Pictures should be excluded; otherwise, copy every entry exactly.

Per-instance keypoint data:
..........

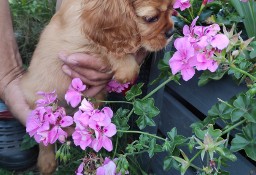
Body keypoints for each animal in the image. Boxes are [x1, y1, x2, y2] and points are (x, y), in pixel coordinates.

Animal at [21, 0, 175, 174]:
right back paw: (47, 162)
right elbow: (105, 48)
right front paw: (127, 68)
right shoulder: (75, 44)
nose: (171, 32)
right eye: (151, 19)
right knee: (43, 136)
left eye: (172, 9)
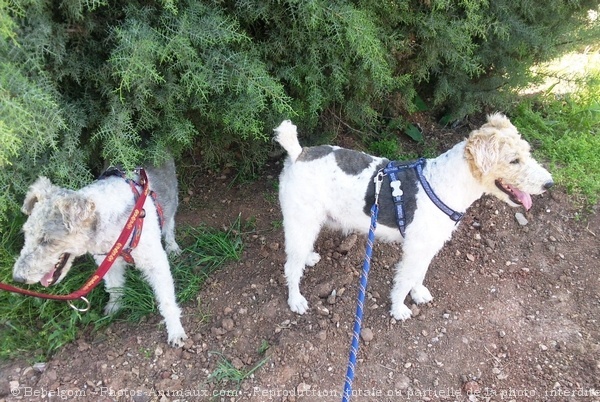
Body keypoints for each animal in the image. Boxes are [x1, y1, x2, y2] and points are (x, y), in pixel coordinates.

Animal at [12, 157, 186, 346]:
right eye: (26, 232)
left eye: (47, 240)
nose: (18, 278)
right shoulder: (106, 262)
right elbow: (114, 287)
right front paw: (114, 307)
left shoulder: (155, 262)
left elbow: (167, 302)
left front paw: (176, 332)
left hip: (171, 198)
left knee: (170, 225)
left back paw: (173, 247)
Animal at [276, 114, 552, 320]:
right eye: (513, 160)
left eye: (527, 152)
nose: (549, 184)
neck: (442, 183)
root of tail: (298, 152)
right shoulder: (415, 248)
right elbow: (405, 280)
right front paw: (399, 309)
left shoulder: (429, 246)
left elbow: (420, 274)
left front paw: (419, 294)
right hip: (301, 220)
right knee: (290, 266)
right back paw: (296, 300)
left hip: (308, 222)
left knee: (298, 254)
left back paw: (309, 257)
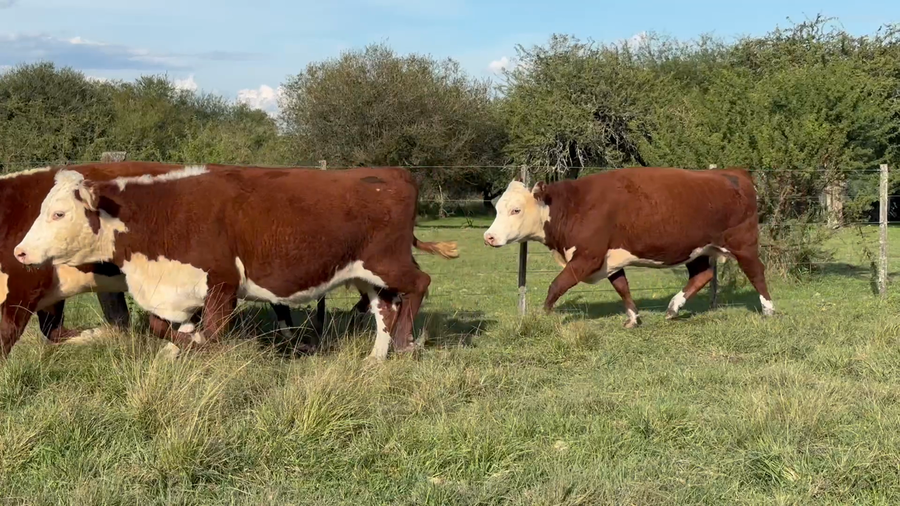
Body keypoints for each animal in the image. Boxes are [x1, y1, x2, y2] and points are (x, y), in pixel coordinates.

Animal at [14, 165, 458, 359]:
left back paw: (404, 341)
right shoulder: (178, 288)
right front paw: (177, 349)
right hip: (367, 273)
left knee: (420, 284)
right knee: (385, 308)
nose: (20, 252)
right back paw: (375, 360)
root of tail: (390, 173)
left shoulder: (223, 283)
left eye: (58, 214)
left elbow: (210, 334)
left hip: (389, 261)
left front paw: (194, 347)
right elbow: (160, 327)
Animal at [482, 167, 773, 326]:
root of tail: (734, 173)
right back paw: (673, 308)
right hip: (697, 249)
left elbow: (557, 285)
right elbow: (622, 286)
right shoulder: (609, 259)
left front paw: (542, 316)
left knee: (756, 273)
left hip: (743, 243)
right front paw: (634, 318)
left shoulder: (587, 257)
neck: (574, 205)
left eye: (516, 209)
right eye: (497, 208)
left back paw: (768, 309)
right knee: (703, 275)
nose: (489, 237)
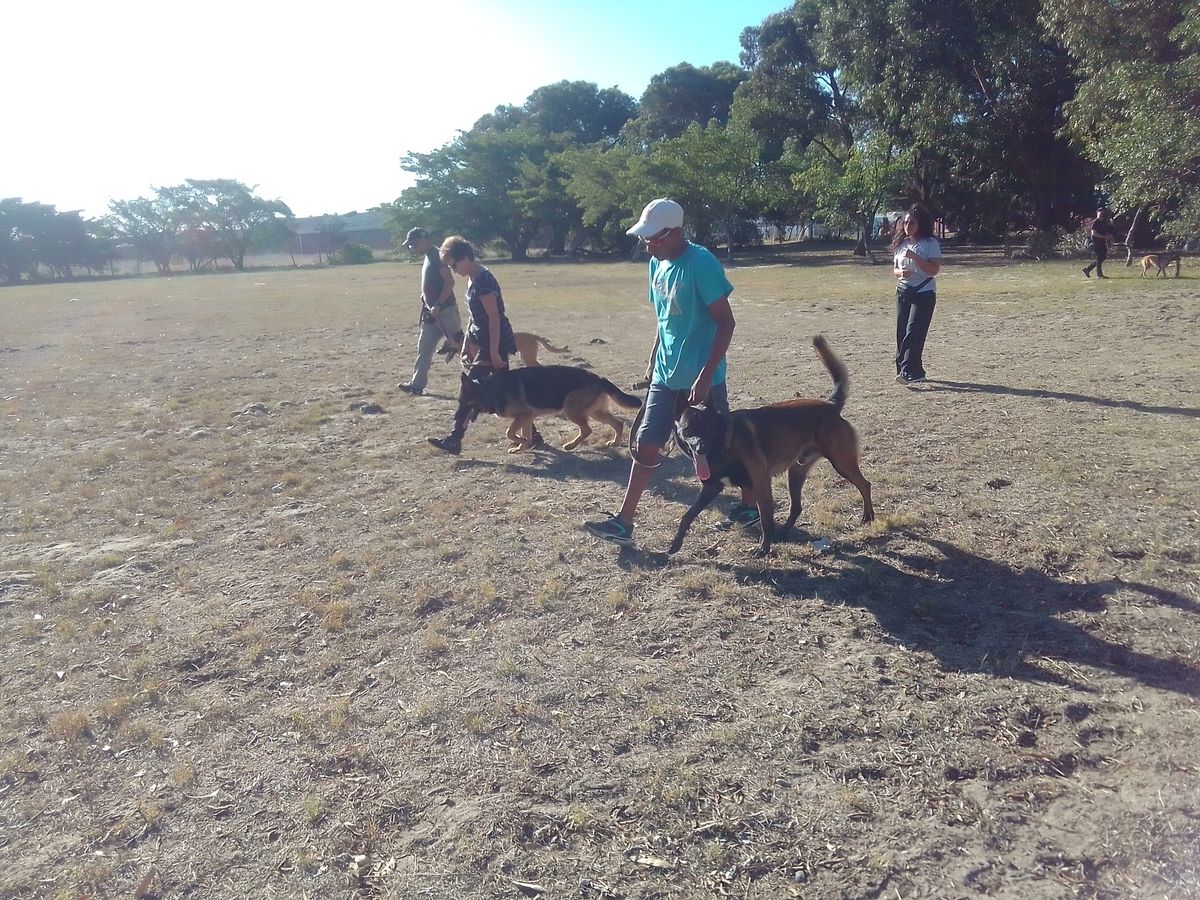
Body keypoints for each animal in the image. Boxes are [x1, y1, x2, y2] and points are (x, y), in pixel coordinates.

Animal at [453, 364, 643, 453]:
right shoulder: (527, 417)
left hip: (570, 409)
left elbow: (509, 432)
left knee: (587, 429)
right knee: (618, 423)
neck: (489, 390)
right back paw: (614, 442)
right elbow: (525, 434)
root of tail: (599, 377)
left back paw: (571, 445)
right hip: (596, 412)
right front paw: (522, 447)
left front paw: (520, 443)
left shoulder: (523, 415)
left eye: (463, 403)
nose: (454, 418)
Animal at [667, 336, 873, 554]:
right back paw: (783, 534)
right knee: (796, 507)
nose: (701, 448)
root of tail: (831, 406)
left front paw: (764, 548)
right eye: (688, 429)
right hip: (796, 473)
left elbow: (766, 519)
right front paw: (675, 544)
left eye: (708, 428)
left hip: (841, 463)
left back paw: (868, 516)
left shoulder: (760, 483)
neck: (724, 445)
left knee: (864, 484)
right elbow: (688, 515)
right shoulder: (712, 487)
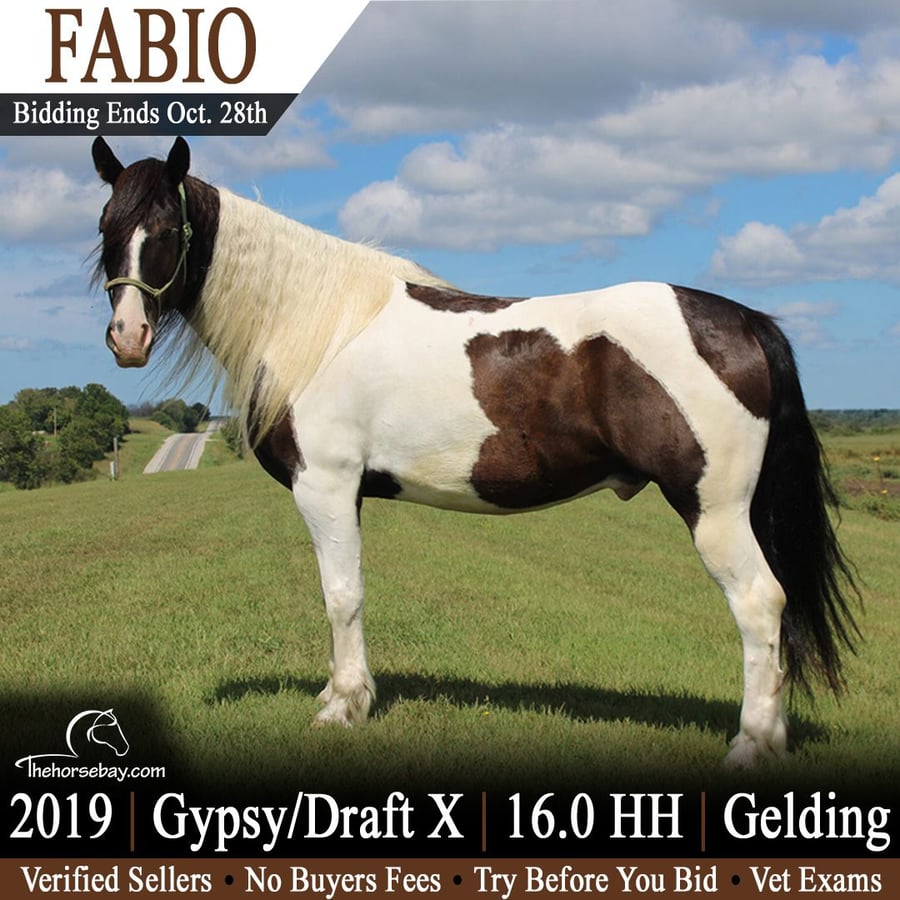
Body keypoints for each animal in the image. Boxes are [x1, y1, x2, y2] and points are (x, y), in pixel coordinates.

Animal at [90, 136, 860, 769]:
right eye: (106, 228)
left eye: (166, 230)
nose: (127, 337)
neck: (316, 325)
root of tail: (746, 322)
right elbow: (350, 592)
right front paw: (345, 696)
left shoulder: (326, 487)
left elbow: (341, 595)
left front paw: (343, 707)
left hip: (715, 510)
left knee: (760, 604)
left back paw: (749, 747)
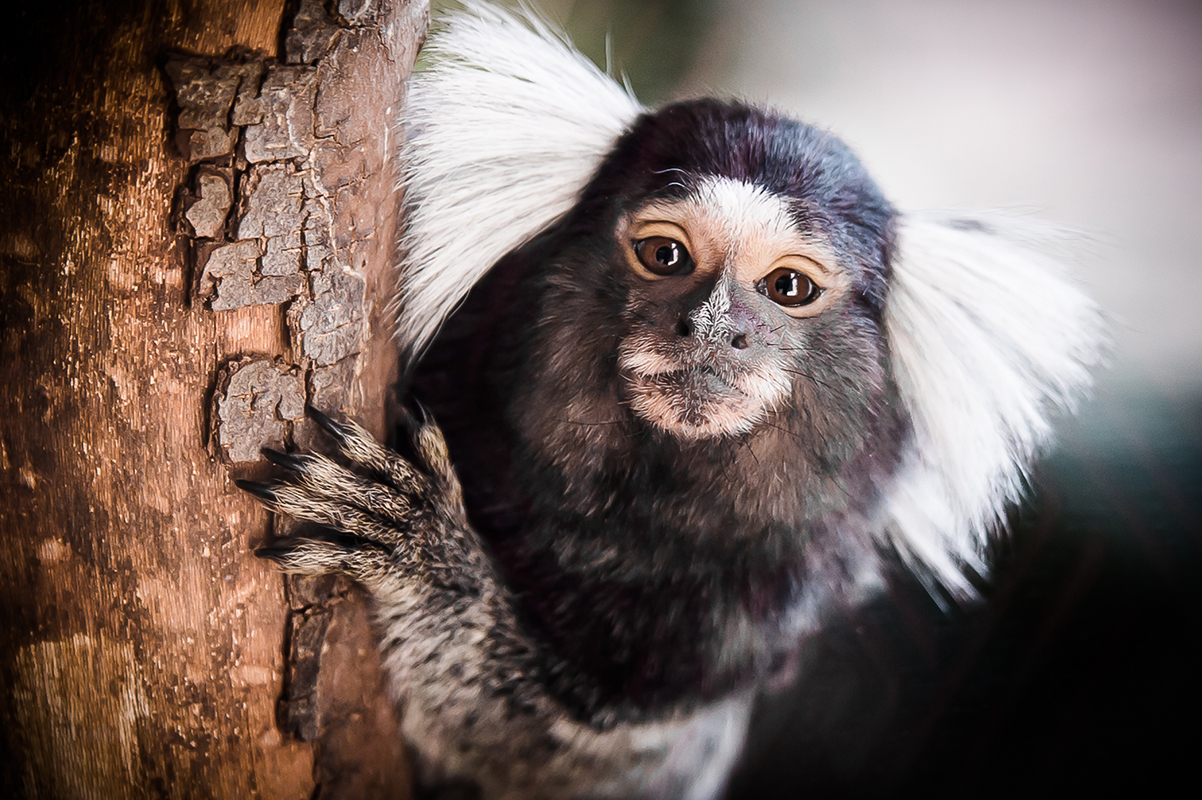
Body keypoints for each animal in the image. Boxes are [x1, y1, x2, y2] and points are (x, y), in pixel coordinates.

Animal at [241, 6, 1105, 797]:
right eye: (665, 255)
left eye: (789, 288)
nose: (712, 329)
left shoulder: (738, 630)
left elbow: (554, 749)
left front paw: (431, 557)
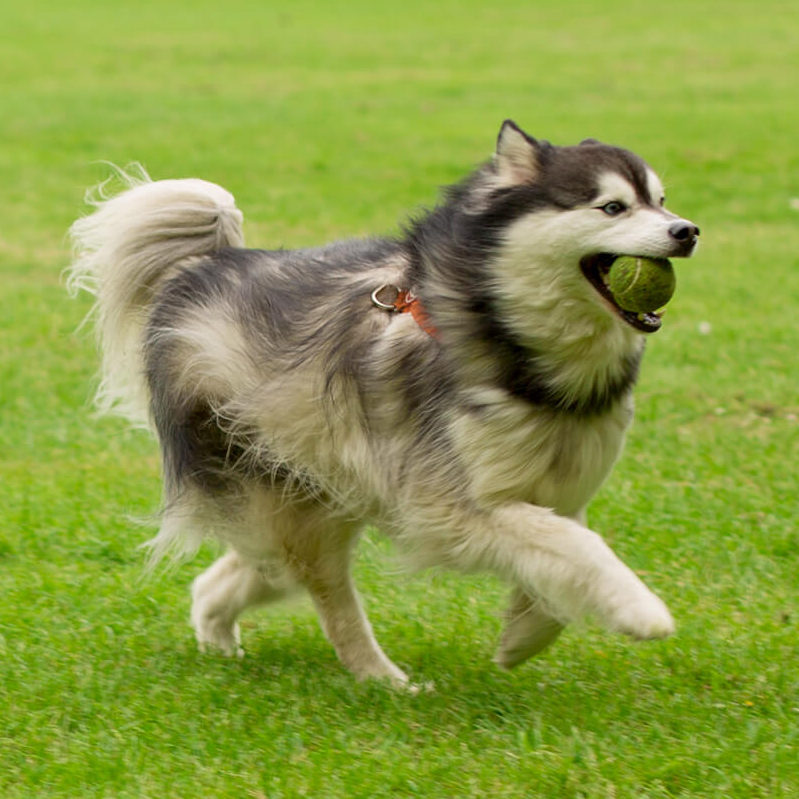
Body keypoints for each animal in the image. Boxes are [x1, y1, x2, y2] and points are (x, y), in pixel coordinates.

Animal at [72, 122, 704, 684]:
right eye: (612, 208)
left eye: (661, 201)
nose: (688, 231)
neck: (521, 356)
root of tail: (203, 271)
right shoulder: (447, 507)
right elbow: (579, 547)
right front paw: (640, 611)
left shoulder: (560, 492)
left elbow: (561, 556)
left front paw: (523, 638)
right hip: (288, 498)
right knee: (330, 600)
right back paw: (384, 679)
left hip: (322, 496)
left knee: (244, 574)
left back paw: (220, 641)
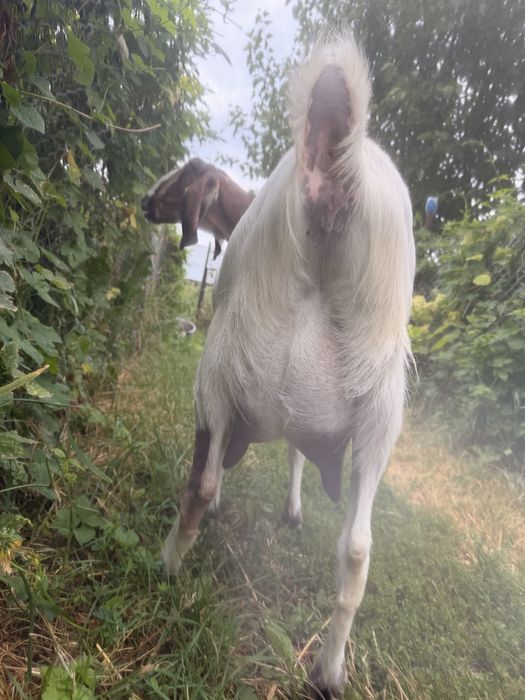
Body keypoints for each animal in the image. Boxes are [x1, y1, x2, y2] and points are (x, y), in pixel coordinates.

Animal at [162, 37, 415, 698]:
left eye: (181, 179)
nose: (146, 203)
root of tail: (333, 173)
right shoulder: (311, 412)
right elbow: (301, 453)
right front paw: (296, 512)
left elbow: (239, 466)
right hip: (381, 413)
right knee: (357, 549)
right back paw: (328, 671)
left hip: (218, 364)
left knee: (198, 484)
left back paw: (167, 564)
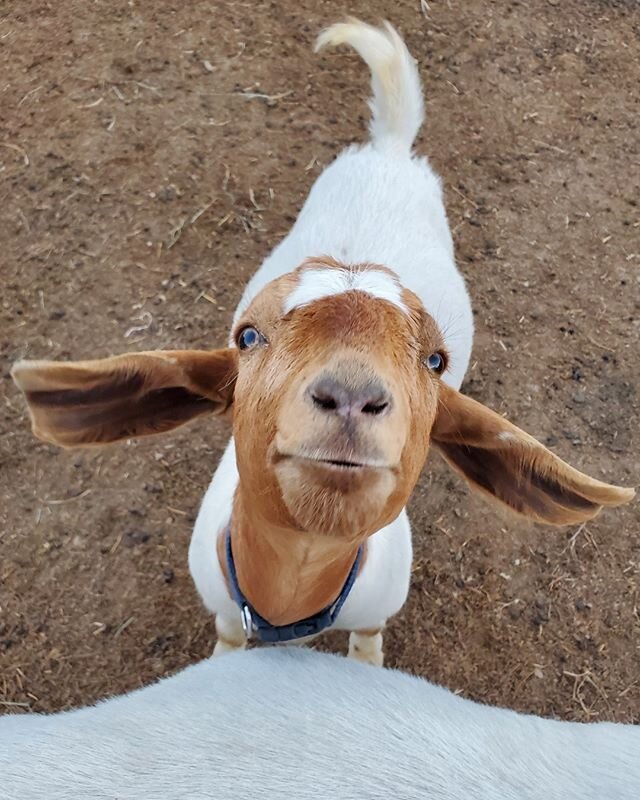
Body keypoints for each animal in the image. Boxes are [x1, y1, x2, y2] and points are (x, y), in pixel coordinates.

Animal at [11, 21, 636, 664]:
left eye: (435, 359)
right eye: (248, 335)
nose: (352, 397)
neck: (289, 610)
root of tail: (389, 149)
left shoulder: (376, 608)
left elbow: (367, 641)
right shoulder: (224, 603)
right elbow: (227, 636)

..........

> [Output for this exercise]
Body keypoints for each animal in the image. Boxes are [x1, y1, x2, y2] and points are (x, y), in pixel coordinates.

Animal at [21, 0, 175, 174]:
right back paw: (47, 162)
right elbow: (105, 48)
right front paw: (127, 68)
right shoulder: (75, 44)
nose: (171, 32)
right eye: (151, 19)
right knee: (43, 136)
left eye: (172, 9)
Body keypoints for each animal in the image. Boxes are [x1, y1, x2, y2] and points are (x, y), in pixel coordinates.

Animal at [12, 157, 186, 346]:
right eye: (26, 232)
left eye: (47, 240)
nose: (18, 278)
right shoulder: (106, 262)
right elbow: (114, 287)
right front paw: (114, 307)
left shoulder: (155, 262)
left elbow: (167, 302)
left front paw: (176, 332)
left hip: (171, 198)
left knee: (170, 225)
left back paw: (173, 247)
Animal at [276, 114, 552, 320]:
right eye: (513, 160)
left eye: (527, 152)
nose: (549, 184)
neck: (442, 183)
root of tail: (298, 152)
right shoulder: (415, 248)
right elbow: (405, 280)
right front paw: (399, 309)
left shoulder: (429, 246)
left elbow: (420, 274)
left front paw: (419, 294)
right hip: (301, 220)
right knee: (290, 266)
right back paw: (296, 300)
left hip: (308, 222)
left knee: (298, 254)
left back paw: (309, 257)
Body keypoints for each animal in the image. Boxes are [x1, y1, x2, y2] and points are (x, y), in pixel coordinates.

Animal at [14, 165, 458, 359]:
left back paw: (404, 341)
right shoulder: (178, 288)
right front paw: (177, 349)
right hip: (367, 273)
left knee: (420, 284)
right knee: (385, 308)
nose: (20, 252)
right back paw: (375, 360)
root of tail: (390, 173)
left shoulder: (223, 283)
left eye: (58, 214)
left elbow: (210, 334)
left hip: (389, 261)
left front paw: (194, 347)
right elbow: (160, 327)
Animal at [482, 167, 773, 326]:
root of tail: (734, 173)
right back paw: (673, 308)
right hip: (697, 249)
left elbow: (557, 285)
right elbow: (622, 286)
right shoulder: (609, 259)
left front paw: (542, 316)
left knee: (756, 273)
left hip: (743, 243)
right front paw: (634, 318)
left shoulder: (587, 257)
neck: (574, 205)
left eye: (516, 209)
right eye: (497, 208)
left back paw: (768, 309)
right knee: (703, 275)
nose: (489, 237)
Body keypoints for each animal in the image. Boxes are [x1, y1, x2, y2] and points are (x, y), in pixel coordinates.

Animal at [453, 364, 643, 453]:
right shoulder: (527, 417)
left hip: (570, 409)
left elbow: (509, 432)
left knee: (587, 429)
right knee: (618, 423)
neck: (489, 390)
right back paw: (614, 442)
right elbow: (525, 434)
root of tail: (599, 377)
left back paw: (571, 445)
right hip: (596, 412)
right front paw: (522, 447)
left front paw: (520, 443)
left shoulder: (523, 415)
left eye: (463, 403)
nose: (454, 418)
Animal at [667, 336, 873, 554]:
right back paw: (783, 534)
right knee: (796, 507)
nose: (701, 448)
root of tail: (831, 406)
left front paw: (764, 548)
right eye: (688, 429)
right hip: (796, 473)
left elbow: (766, 519)
right front paw: (675, 544)
left eye: (708, 428)
left hip: (841, 463)
left back paw: (868, 516)
left shoulder: (760, 483)
neck: (724, 445)
left knee: (864, 484)
right elbow: (688, 515)
right shoulder: (712, 487)
Body keypoints for each animal in the image. Boxes are [x1, y1, x2, y2] and points are (x, y), in pixel coordinates.

Animal at [90, 136, 860, 769]:
right eye: (106, 228)
left eye: (166, 230)
nose: (127, 337)
neck: (316, 325)
root of tail: (746, 322)
right elbow: (350, 592)
right front paw: (345, 696)
left shoulder: (326, 487)
left elbow: (341, 595)
left front paw: (343, 707)
left hip: (715, 510)
left knee: (760, 604)
left back paw: (749, 747)
Body keypoints for each animal in the image. Boxes are [x1, y1, x2, y2] and points are (x, y), in pixel coordinates.

Animal at [241, 6, 1105, 797]:
right eye: (665, 255)
left eye: (789, 288)
nose: (712, 329)
left shoulder: (738, 630)
left elbow: (554, 749)
left front paw: (431, 557)
Body keypoints for each animal in the image. Boxes are [x1, y1, x2, y2] and points are (x, y), in pixel coordinates.

Animal at [72, 122, 704, 684]:
right eye: (612, 208)
left eye: (661, 201)
nose: (688, 231)
neck: (521, 356)
root of tail: (203, 271)
right shoulder: (447, 507)
right elbow: (579, 547)
right front paw: (640, 611)
left shoulder: (560, 492)
left elbow: (561, 556)
left front paw: (523, 638)
right hip: (288, 498)
right knee: (330, 600)
right back paw: (384, 679)
left hip: (322, 496)
left knee: (244, 574)
left back paw: (220, 641)
Body keypoints for each animal in the image. Boxes are [x1, y1, x2, y2] and points are (x, y), in pixel coordinates.

Animal at [162, 37, 415, 698]:
left eye: (181, 179)
nose: (146, 203)
root of tail: (333, 173)
right shoulder: (311, 412)
right elbow: (301, 453)
right front paw: (296, 512)
left elbow: (239, 466)
right hip: (381, 413)
right knee: (357, 549)
right back paw: (328, 671)
left hip: (218, 364)
left knee: (198, 484)
left back paw: (167, 564)
Body keypoints for each animal in the image. Boxes are [x1, y1, x2, y2] and points are (x, y), in pixel coordinates.

Animal at [11, 21, 636, 664]:
left eye: (435, 359)
right eye: (248, 335)
nose: (352, 397)
neck: (289, 610)
root of tail: (389, 149)
left shoulder: (376, 608)
left elbow: (367, 641)
right shoulder: (224, 603)
right elbow: (227, 636)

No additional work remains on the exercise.